Deux candidats au final.

L'ANPE a sélectionné 80 candidats, en fonction de critères de motivation et d'adaptation aux contraintes du métier. Une réunion d'information, à laquelle s'est présentée une vingtaine de personnes, a ensuite été organisée. Après un entretien individuel, quatre d'entre elles correspondent aux profils recherchés. Deux candidats sont finalement retenus, après une visite médicale et au terme d'un parcours sélectif. « Le métier de conducteur est très exigeant sur le plan physique, il faut être capable de rester assis pendant 12 heures, justifie Brigitte Martinenghi. C'est pourquoi il nous arrive fréquemment de réorienter certaines personnes vers des métiers de la logistique, moins éprouvants ». Le bilan s'avère excellent pour l'un des candidats et mitigé pour l'autre. Ce dernier, qui souffre de tremblements des mains, n'a pas trouvé d'employeur bien qu'il ait été déclaré apte à la conduite et soit détenteur du permis et de la FIMO. Djamel Bekhti a eu plus de chance. « La réussite est totale », s'enthousiasme Patricia Tournois.
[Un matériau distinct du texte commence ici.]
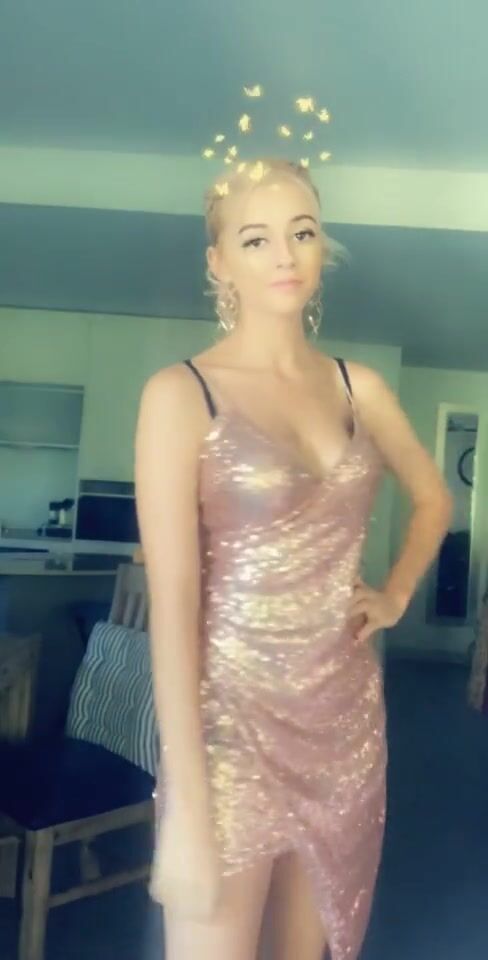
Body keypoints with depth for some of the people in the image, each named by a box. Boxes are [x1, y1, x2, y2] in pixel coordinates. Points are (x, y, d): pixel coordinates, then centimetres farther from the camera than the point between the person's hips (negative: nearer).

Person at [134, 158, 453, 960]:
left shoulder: (359, 387, 4)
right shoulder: (181, 393, -12)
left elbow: (433, 497, 22)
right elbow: (172, 603, -17)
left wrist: (395, 595, 9)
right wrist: (186, 806, -19)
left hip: (347, 710, 5)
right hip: (231, 715, -5)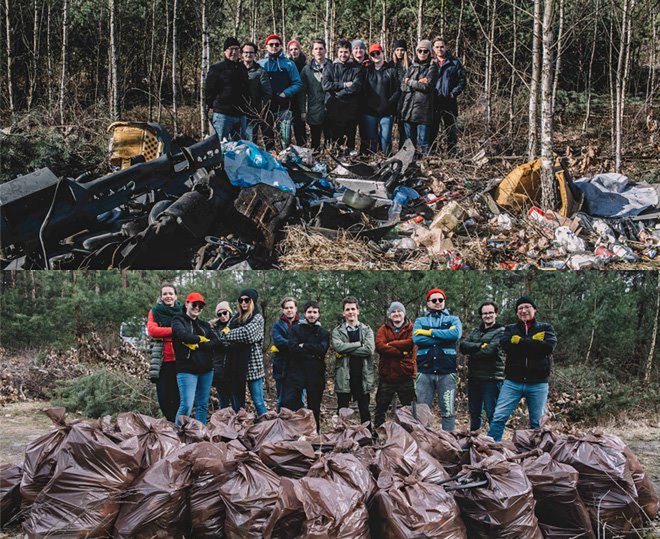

Djamel Bekhti boite légèrement depuis un accident du travail. Avec sa formation, cet ancien maçon, peintre carrossier de formation a pu travailler à nouveau dans les travaux publics. L'activité de chauffeur courte distance est en effet pleinement compatible avec son handicap qui l'empêche de rester assis très longtemps. En revanche, la conduite alternée avec les déchargements sur les chantiers lui convient parfaitement. « Cette formation m'a redonné foi en moi-même ».